I also appreciate my own tradition’s insistence that Christian commitment be voluntary and mature. But it fails to realize that such commitment comes because God’s grace calls and comes first – even, perhaps, to a newly born infant.

Finally, Fox’s closing statement that “the Orthodox Church is…where the poor in spirit have repented and believed” (as interpreted by his earlier comment that “the true Church…is never…found in positions of power”) is a contradiction in terms. “Orthodoxy” (a term Fox embraces) is by definition a “power” word. It implies that there is an authoritative church, with an authoritative embodiment of Truth, expressed in Liturgy and Dogma.

That is why Gillquist ended up with the Eastern Church. He was looking for an authoritative, orthodox church, and he naturally found it in Eastern Orthodoxy. His conclusion was consistent with his premises.
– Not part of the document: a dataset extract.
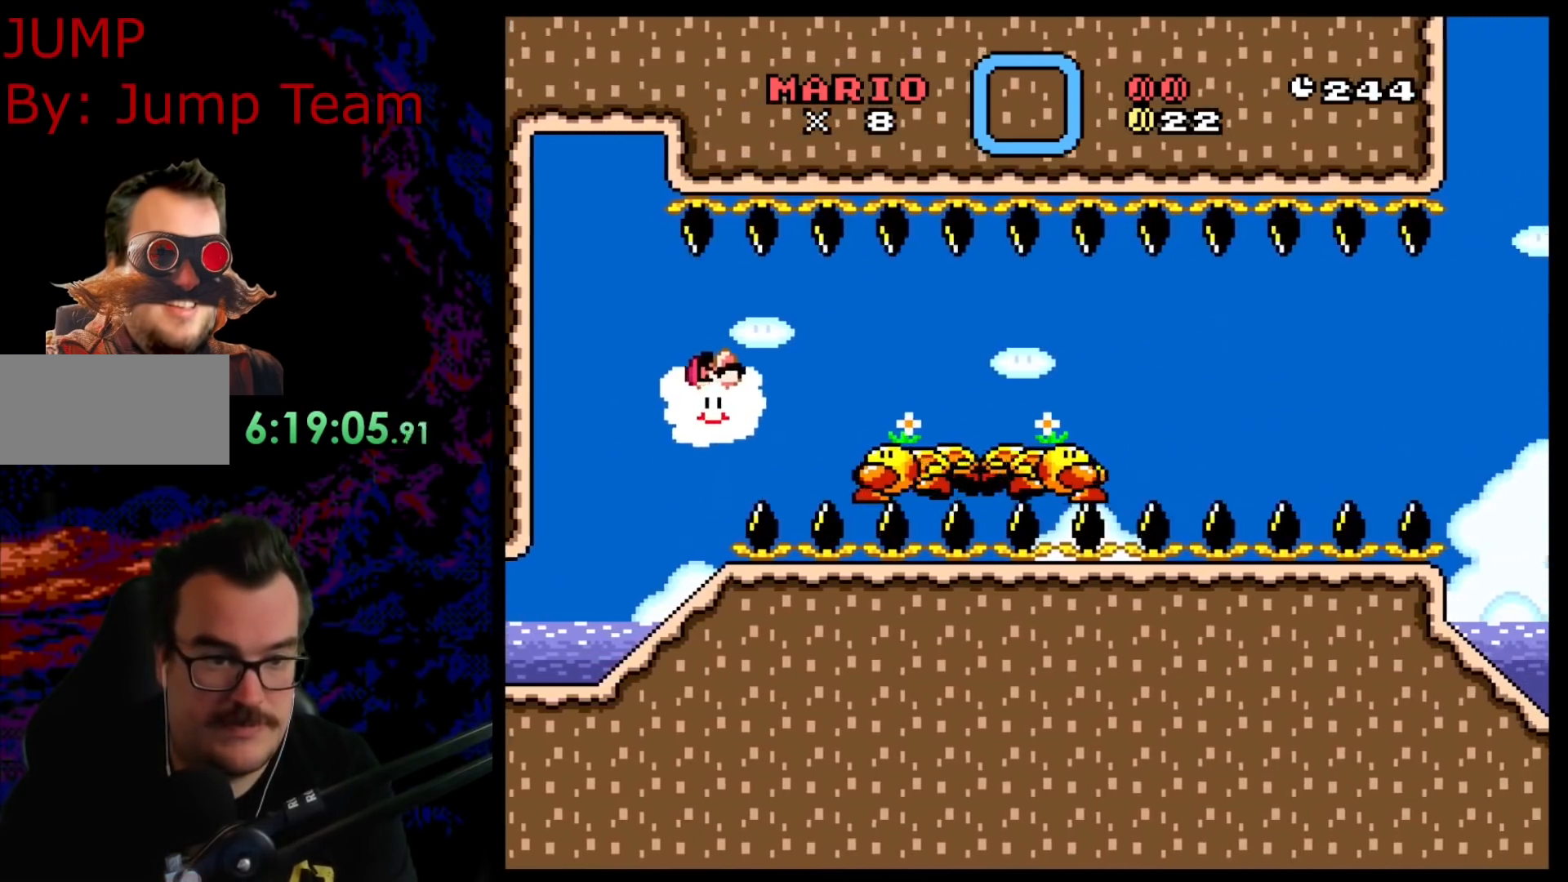
{"buttons": ["Y", "DPAD_RIGHT"], "events": [[100, "DPAD_UP", "up"]]}
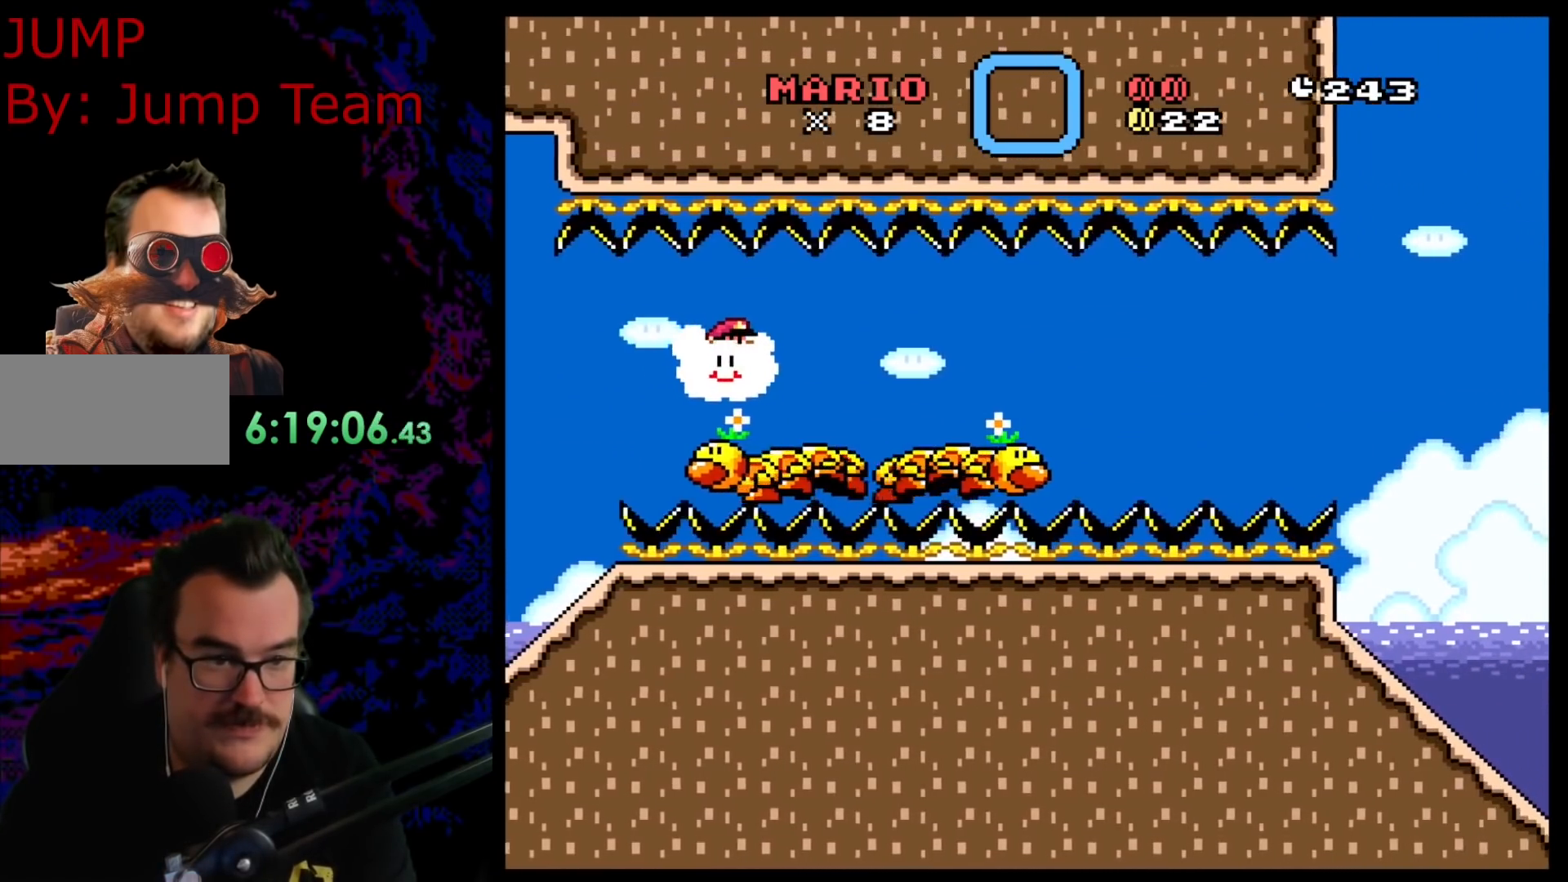
{"buttons": ["Y", "DPAD_RIGHT"], "events": []}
If Fox disagrees with that notion of what “Church” is, that is, on at least one level, his privilege. But he cannot do it with the premise that there is some Church which is “Orthodox” and “true” (another “power” word). If the Church is always powerless and suffering, then he cannot appeal to either the Apostles or (even less) the Fathers (witness the struggle for power between Paul and many of the Jewish, Jerusalem-centered Christians).

He might be able to do it with Jesus (the man, with motivations like us), who was probably an idealistic fellow. But he cannot appeal to “Christ,” God Incarnate, Resurrected Lord of All Creation.

Furthermore, I would very much like to see this “powerless” Church in flesh and blood terms. For example, in my own Mennonite denomination, there is presently a struggle for power between the traditional or conservative elements (more revivalist-evangelicabpand the progressive elites (who are “Anabaptists”!).

Many of the very conservative elements have long since left the denomination, believing (quite rightly, in my judgment) that their agrarian, traditionalist life style is no longer appreciated and valued by young, sophisticated, cosmopolitan intellectual radicals. In essence, “Anabaptists” use “power” too!

The reader may be curious where I myself end up. I am committed to the Universal Church, the Church of every era, including the Church of Constantine, and the (often corrupt) Church of the Middle Ages. But then, who am I to judge? We are all often unfaithful. Why judge others when their efforts to be faithful to the Lordship of Jesus Christ can illuminate mine? “Who are you to pass judgment on someone else’s servant? Whether he stands or falls is his own Master’s business; and stand he will because his Master has power to enable him to stand” (Rom. 14:4).

But on the other hand, my Anabaptist heritage, and specifically its critique of Constantinianism, helps me to be clearheaded and critical about the power games we all play. They are inevitable, but they must also be brought under the Lordship of Jesus Christ. (Even this letter is a power game, since it expresses my own alienation from – a separation from the power of – the “Anabaptist” elites.)

In the end, I see no way to escape from the ambiguity of the necessity of using power. And I don’t see that Fox’s rigorist (note his appeal to Donatus) approach finally solves anything. Sure, the Church has often failed to live up to the purity of the Gospel. But that criticism applies even to the Church of the New Testament. If Fox wants a perfect Church, he is going to have to wait for Heaven. But I suspect he will discover that the Bride of Christ is the same Church which he spent all of his time and energy criticizing while here on earth.